Think about this seriously for a moment. Dr. Thompson is a senior CDC research scientist and one of the authors of the 2004 DeStefano paper, and he now claims that significant findings were withheld from that paper. If this were about any topic other than vaccines, this whistleblower would have already testified in front of Congress. Maybe he's right, maybe he's full of it...but at the very least the gravity of his claims warrant serious investigation, and Posey has now tried twice to convince his colleagues to hold hearings. Crickets.
All of you keep yammering on about how nothing has come of this, it's old news, this happened a year ago and there have been no new developments, and you use this as evidence that Dr. Thompson's claims must be false.
The continued silence from the media on this story and the inaction from Congress are just more examples of how difficult it is to get any vaccine safety issue adequately investigated, much less even taken seriously. Especially when there are so many pseudo-skeptics who can't seem to figure out exactly what they should be skeptical of.
"Certainly, its key premise, that DeStefano et al showed that African American boys who receive the MMR earlier are at a much higher risk of autism than those who don’t and that the CDC covered it up, is not supported by evidence and rests on the misinterpretation of the DeStefano et al dataset."

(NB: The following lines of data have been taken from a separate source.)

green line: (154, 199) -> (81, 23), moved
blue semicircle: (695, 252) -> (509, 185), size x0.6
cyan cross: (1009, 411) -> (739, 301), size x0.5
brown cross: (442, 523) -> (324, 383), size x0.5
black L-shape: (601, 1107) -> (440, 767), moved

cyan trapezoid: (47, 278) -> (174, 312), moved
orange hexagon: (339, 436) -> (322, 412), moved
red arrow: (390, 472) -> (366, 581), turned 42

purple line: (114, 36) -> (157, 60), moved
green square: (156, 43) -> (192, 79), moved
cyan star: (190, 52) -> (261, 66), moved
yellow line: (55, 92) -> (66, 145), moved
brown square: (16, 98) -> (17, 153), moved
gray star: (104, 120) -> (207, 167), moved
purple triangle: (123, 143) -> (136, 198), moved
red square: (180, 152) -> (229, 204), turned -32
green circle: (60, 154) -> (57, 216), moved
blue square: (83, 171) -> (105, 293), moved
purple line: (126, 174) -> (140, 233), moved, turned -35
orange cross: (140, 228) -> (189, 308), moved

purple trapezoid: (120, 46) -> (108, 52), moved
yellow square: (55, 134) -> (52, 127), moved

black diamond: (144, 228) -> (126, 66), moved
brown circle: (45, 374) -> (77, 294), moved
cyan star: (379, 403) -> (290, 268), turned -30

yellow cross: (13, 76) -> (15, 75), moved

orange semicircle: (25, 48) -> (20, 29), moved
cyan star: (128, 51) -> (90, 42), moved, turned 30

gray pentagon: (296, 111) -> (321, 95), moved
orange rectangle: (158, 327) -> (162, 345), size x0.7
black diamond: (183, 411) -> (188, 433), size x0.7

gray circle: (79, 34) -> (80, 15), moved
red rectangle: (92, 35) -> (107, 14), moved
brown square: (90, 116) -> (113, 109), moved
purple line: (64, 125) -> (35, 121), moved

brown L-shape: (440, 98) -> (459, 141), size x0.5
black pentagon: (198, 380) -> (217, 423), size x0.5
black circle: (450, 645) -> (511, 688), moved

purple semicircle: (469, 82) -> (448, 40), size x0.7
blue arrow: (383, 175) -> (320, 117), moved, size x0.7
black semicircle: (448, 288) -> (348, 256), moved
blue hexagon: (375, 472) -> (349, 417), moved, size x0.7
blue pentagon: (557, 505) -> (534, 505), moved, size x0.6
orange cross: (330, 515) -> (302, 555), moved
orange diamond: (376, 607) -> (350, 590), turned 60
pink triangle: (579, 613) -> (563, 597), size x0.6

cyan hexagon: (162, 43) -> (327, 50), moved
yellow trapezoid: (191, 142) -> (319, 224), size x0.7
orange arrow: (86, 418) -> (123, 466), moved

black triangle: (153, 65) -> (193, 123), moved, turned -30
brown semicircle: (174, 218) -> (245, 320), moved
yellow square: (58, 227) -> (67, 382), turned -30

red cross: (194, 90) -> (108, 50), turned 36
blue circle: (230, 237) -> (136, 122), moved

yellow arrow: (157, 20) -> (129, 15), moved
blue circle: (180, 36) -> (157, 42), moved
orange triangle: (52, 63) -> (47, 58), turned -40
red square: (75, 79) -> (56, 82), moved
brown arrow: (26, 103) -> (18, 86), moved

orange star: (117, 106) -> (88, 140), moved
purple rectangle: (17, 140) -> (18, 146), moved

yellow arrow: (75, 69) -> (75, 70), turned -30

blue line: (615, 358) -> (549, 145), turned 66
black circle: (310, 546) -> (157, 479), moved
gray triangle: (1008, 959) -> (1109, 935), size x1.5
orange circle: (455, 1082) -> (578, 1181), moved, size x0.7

That is bull puckey. What evidence? The evidence here is the 2004 DeStefano study itself, and when a whistleblower claims that a study withheld significant findings, you can't use that same study as "evidence" that he is not correct. Right now the only real evidence is Dr. Thompson's statements, the videos that were made of him talking on the phone, and the documents that he gave to Congressman Posey (you know, the documents he claims the other researchers threw away).
You can make fun of Ben Swann all you like, but the simple fact is that no mainstream media outlet, or mainstream journalist for that matter, would be willing to take this on. It would mean the end of their career, and you all know it.
The fact that you do not see that as a problem tells us everything we need to know about your collective bias on this issue.